Garmin GHP Reactor Hydraulic Autopilot Installation manual [nl]

GHP™ Reactor
Hydraulisch
Installatie-instructies

Belangrijke veiligheidsinformatie

WAARSCHUWING
Lees de gids Belangrijke veiligheids- en productinformatie in de verpakking voor productwaarschuwingen en andere belangrijke informatie.
U bent verantwoordelijk voor de veilige en voorzichtige besturing van uw vaartuig. De stuurautomaat is een hulpmiddel waarmee u de boot beter kunt besturen. Dit ontheft u echter niet van uw verantwoordelijkheid om de boot veilig te besturen. Voorkom gevaarlijke navigatie en zorg ervoor dat het roer nooit onbemand is.
Wees altijd in staat om snel de handmatige besturing van uw boot over te nemen.
Oefen de bediening van de stuurautomaat op kalm en open water dat vrij is van gevaren.
Wees voorzichtig met het bedienen van de stuurautomaat in de buurt van gevaren op het water, zoals dokken, palen en andere boten.
LET OP
Pas tijdens het gebruik op voor hete motoronderdelen en elektromagnetische onderdelen en voorkom beklemming tussen bewegende onderdelen.
Het niet in overeenstemming met deze instructies installeren en onderhouden van dit toestel kan leiden tot schade of letsel.
KENNISGEVING
Om schade aan uw boot te voorkomen, moet de stuurautomaat door een gekwalificeerde nautische installateur worden gemonteerd. Voor een juiste installatie is speciale kennis van hydraulische stuurinrichtingen en nautische elektronische systemen vereist.

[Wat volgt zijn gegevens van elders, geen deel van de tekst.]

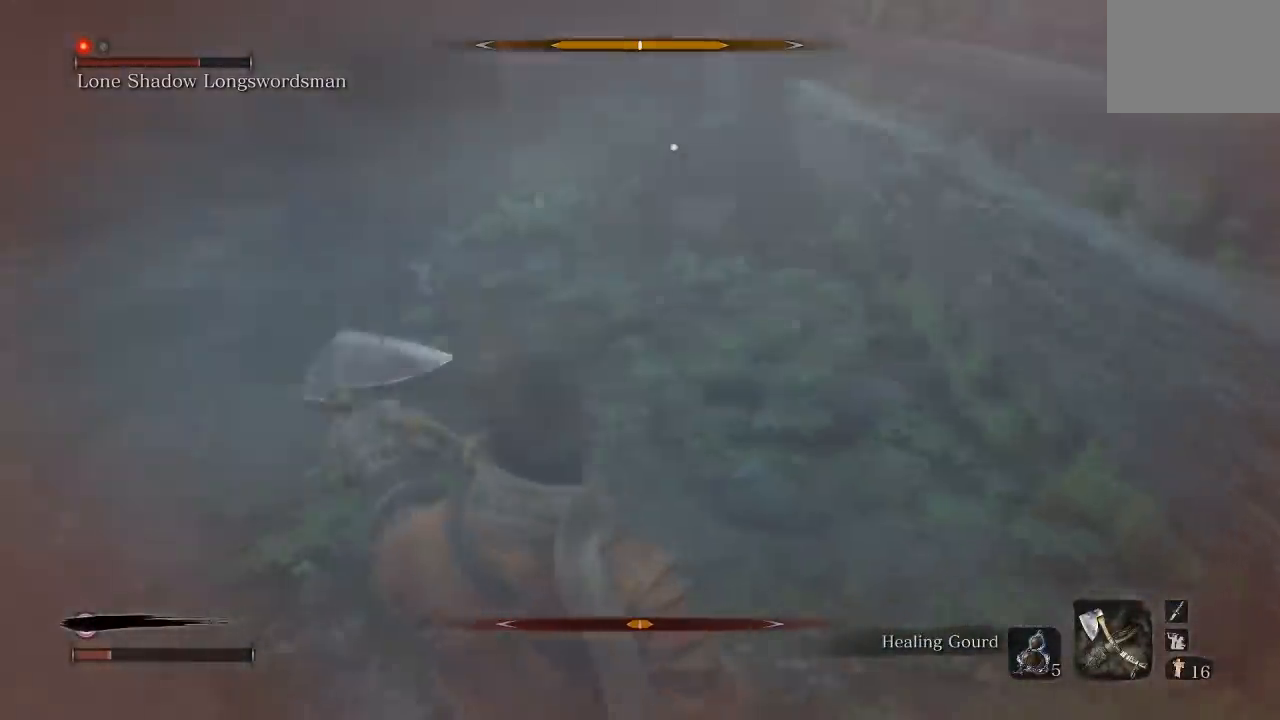
{"buttons": [], "left_stick": "up-left", "right_stick": "center", "button_events": []}
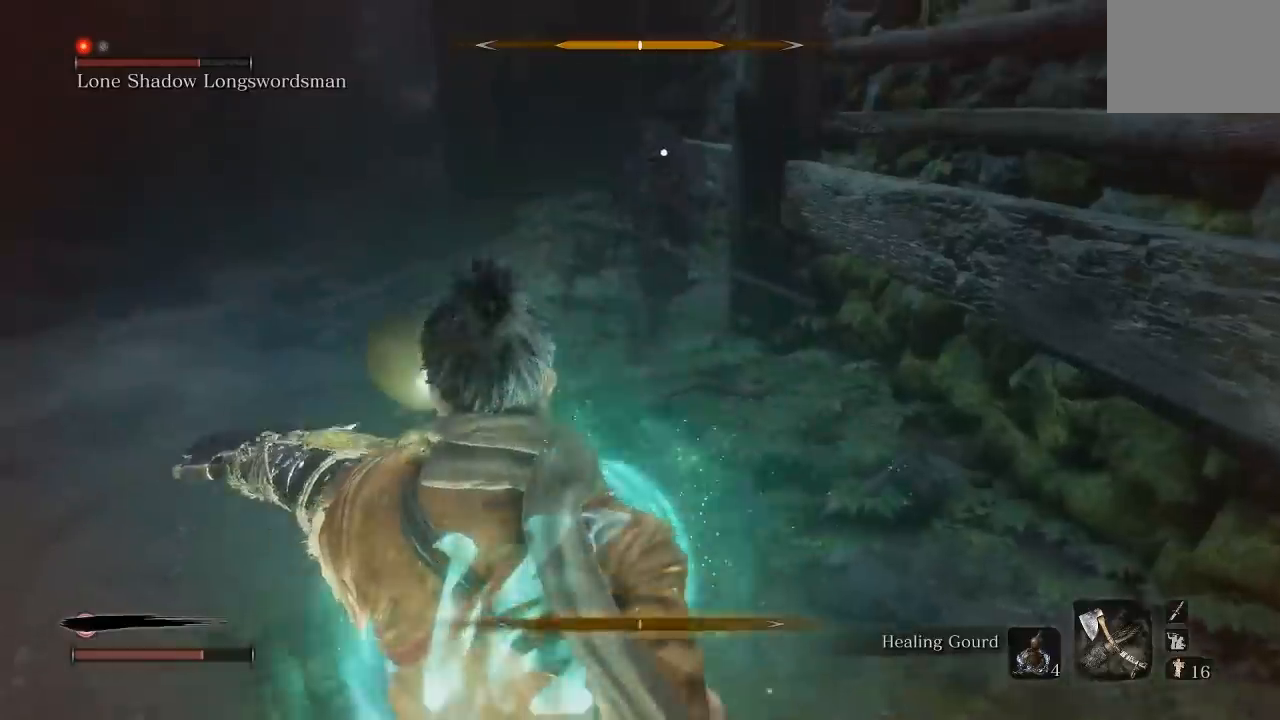
{"buttons": [], "left_stick": "left", "right_stick": "center", "button_events": []}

De installatie voorbereiden

De stuurautomaat bestaat uit diverse onderdelen. Lees alle aandachtspunten betreffende de montage en aansluiting van de onderdelen goed door voordat u met de installatie begint. Om de installatiewerkzaamheden op de boot goed te plannen, moet u weten hoe de onderdelen samenwerken.
Raadpleeg de schema's (Schema voedings-/
gegevensaansluiting) voor een beter begrip van de
aandachtspunten bij montage en aansluiting. Leg bij het plannen van de installatie alle onderdelen op hun
plaats op de boot om te controleren of uw kabels lang genoeg zijn om elk onderdeel te bereiken. Zo nodig zijn verlengkabels
(afzonderlijk te koop) voor verschillende onderdelen verkrijgbaar bij uw Garmin® dealer of op www.garmin.com.
Noteer het serienummer van elk onderdeel ten behoeve van de registratie en garantie.

Benodigd gereedschap

• Veiligheidsbril
• Boormachine en boren
• Moersleutels
• 90 mm (3,5 in.) gatenzaag of slijptol
• Draadtangen/strippers
• Kruiskop- en platte schroevendraaiers
• Kabelbinders
• Waterdichte draadconnectors (draadmoeren) of krimpkousen en een brander
• Watervaste kit
• Corrosieremmende spray voor boten
• Draagbaar of handheld kompas (voor testen op magnetische interferentie)
• Hydraulische slang met krimpfittingen of vervangbare fittingen die een minimale classificatie hebben van 1000
2
lbf/in
• Hydraulische T-fittingen
• Inline hydraulische terugslagkleppen
• Hydraulische vloeistof
• Schroefdraadkit
• Hydraulisch ontluchtingsgereedschap
• Smeermiddel tegen vastlopen (optioneel)
OPMERKING: Bij de hoofdonderdelen van de stuurautomaat worden montageschroeven geleverd. Als de schroeven niet geschikt zijn voor het montageoppervlak, moet u zelf voor de juiste schroeven zorgen.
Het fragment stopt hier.